Antisemitismo all’Olimpico, Marrazzo di Gay Center: “Intitoliamolo ad Anna Frank”

Tra gli adesivi distribuiti dai tifosi della Lazio anche “Romanista fro***”.

“Intitoliamo lo stadio Olimpico ad Anna Frank”: è la proposta lanciata da Fabrizio Marrazzo, portavoce di Gay Center.

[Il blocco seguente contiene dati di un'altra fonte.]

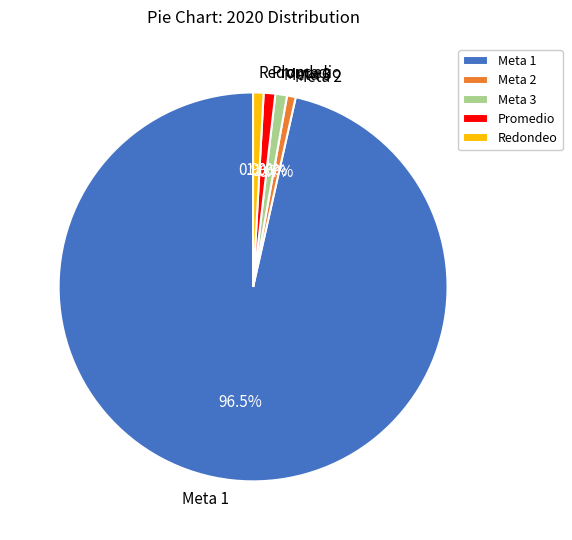

To the nearest percent, what is the average slice percentage?

20%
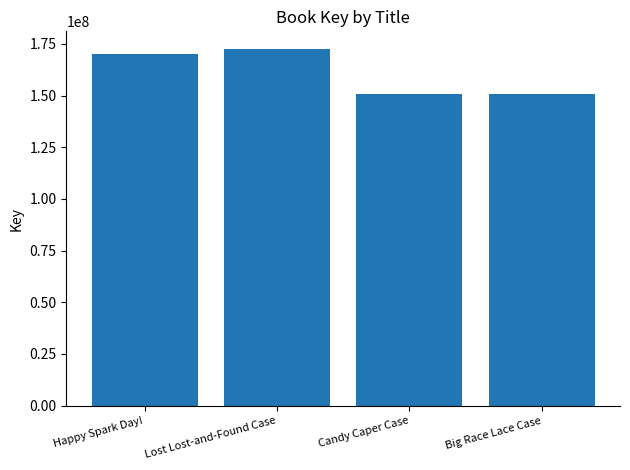

What is the difference between the values at Happy Spark Day! and Candy Caper Case?

19256298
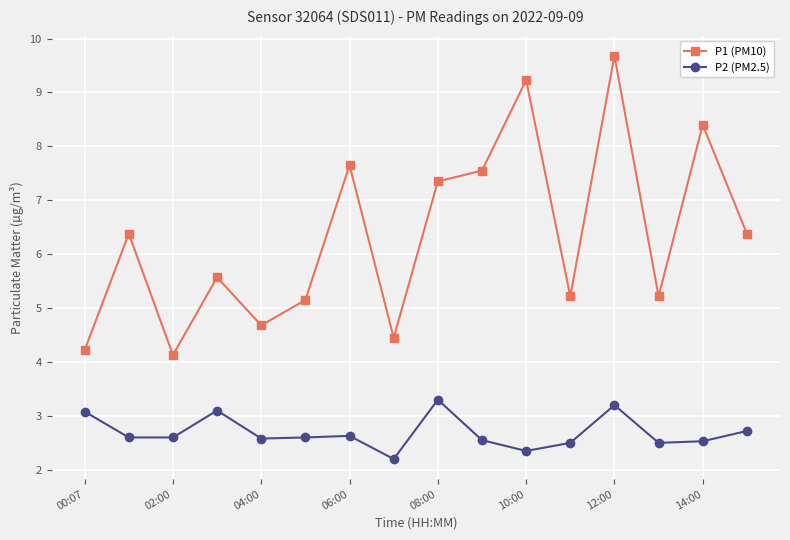

True or false: P1 (PM10) and P2 (PM2.5) intersect in this chart.

False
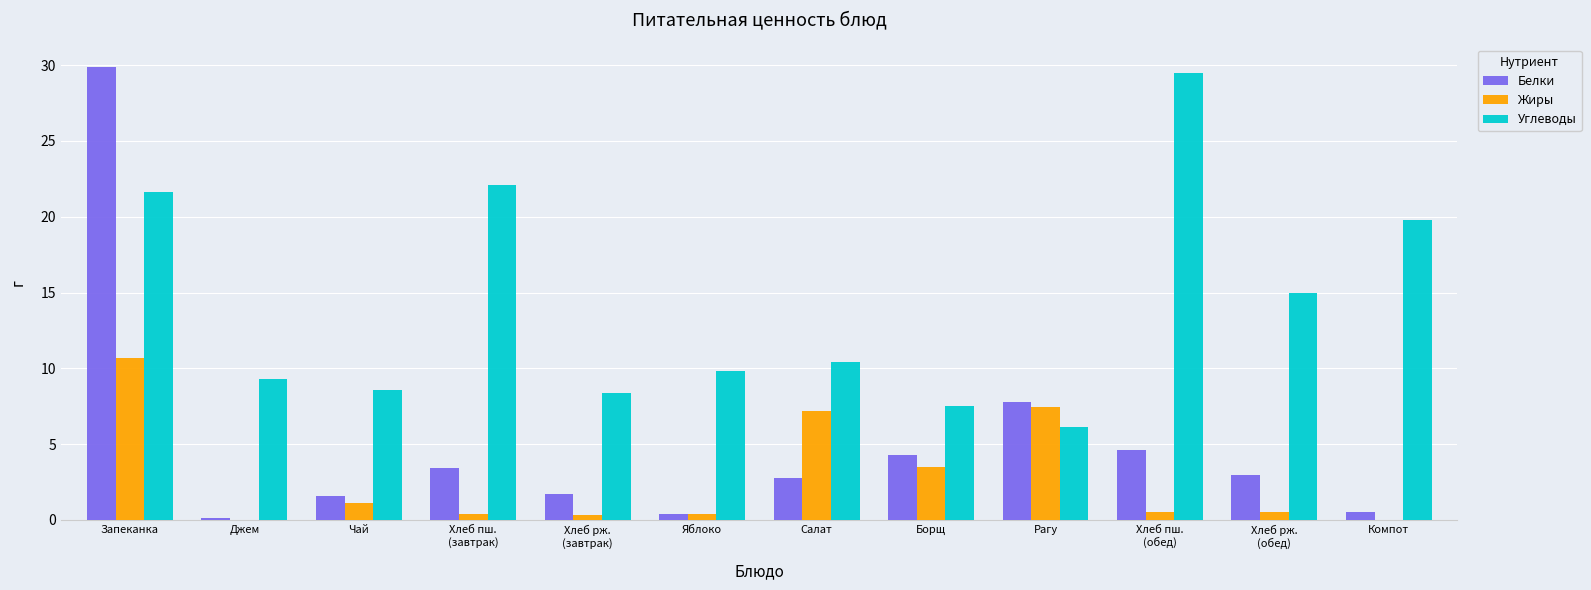

The value of Белки at Хлеб рж.
(завтрак) is 1.7. True or false?

True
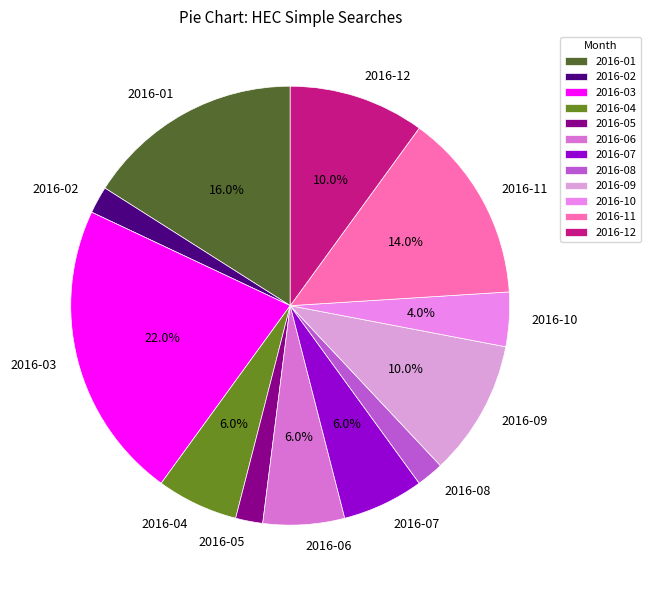

True or false: 2016-01 accounts for 16% of the total.

True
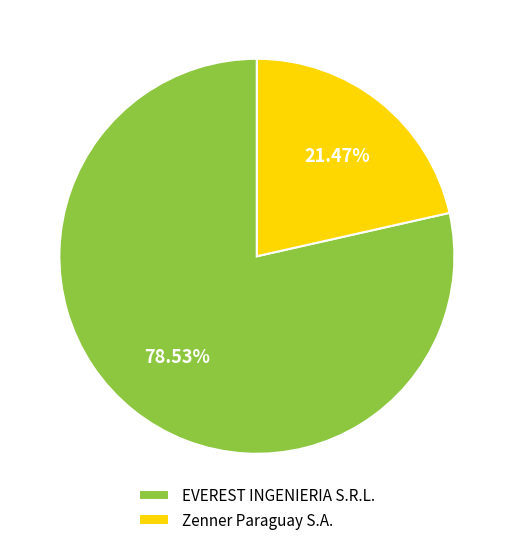

Count the number of slices in the pie.

2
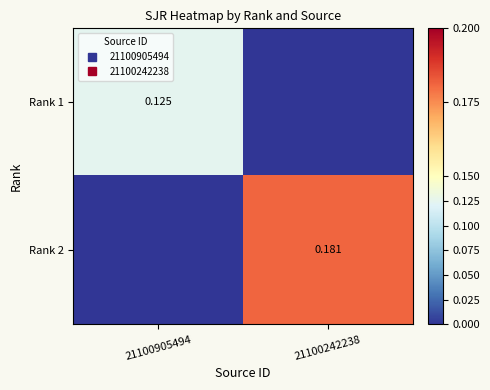

List the series in order of their peak value, lowest first.

Rank 1, Rank 2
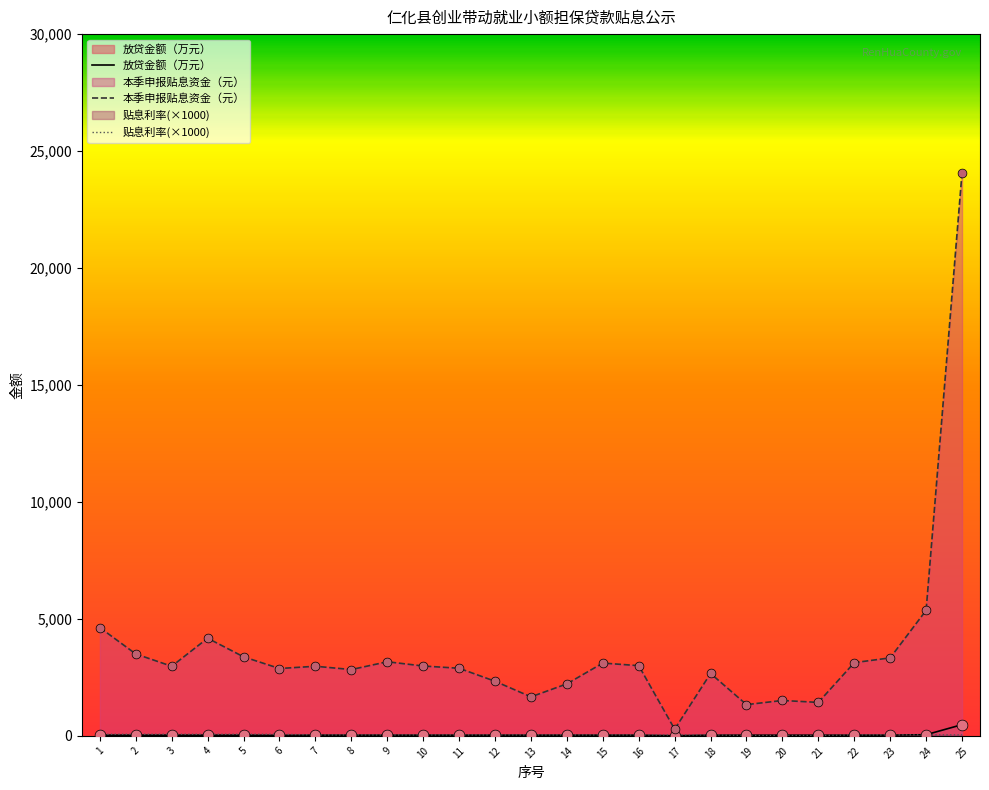

Which series contains the highest Y value?

本季申报贴息资金（元）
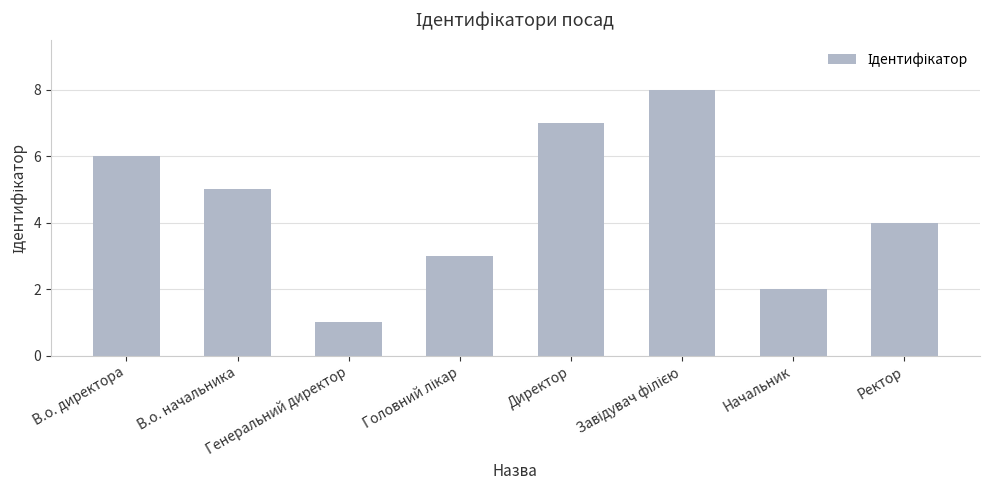

What is the maximum value shown in the chart?

8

Dopo la chiusura della Curva Nord per i cori razzisti contro i giocatori del Sassuolo, i tifosi della Lazio si sono resi protagonisti di un’altra vergognosa pagina di sport: adesivi antisemiti – raffiguranti Anna Frank con la maglietta della Roma – sono stati distribuiti nel settore di stadio avversario, quello dove gli ultrà avevano avuto accesso al prezzo simbolico di un euro. Il caso è montato nel giro di poco, con le proteste dalla comunità ebraica e l’inchiesta avviata dalla Figc (Federazione Italiana Gioco Calcio): ora la squadra di Lotito rischia una nuova e più pesante squalifica anche se gli ultrà stessi, in un secondo momento, si sono detti stupiti dal clamore suscitato da quello che voleva essere un momento di goliardia e non un gesto di manifesto antisemitismo.

Tra i souvenir distribuiti registriamo anche “Romanista frocio”, “Romanista coleroso” e “AS Roma merda”.

Da qui nasce la proposta di Marrazzo di intitolare l’Olimpico ad Anna Frank: “Raccoglieremo in queste ore le firme in rete e vi invitiamo da subito ad aderire mandando una mail a [email protected] o firmando su Change.org”. Nel frattempo, però, si chiede alle istituzioni di porre un freno all’odio, al razzismo in ogni sua forma, all’omofobia e a ogni manifestazione violenta: “Chiediamo la chiusura della curva ai tifosi della Lazio sino a fine stagione, dato che questi episodi di omofobia e antisemitismo sono spesso capitati anche in passato”.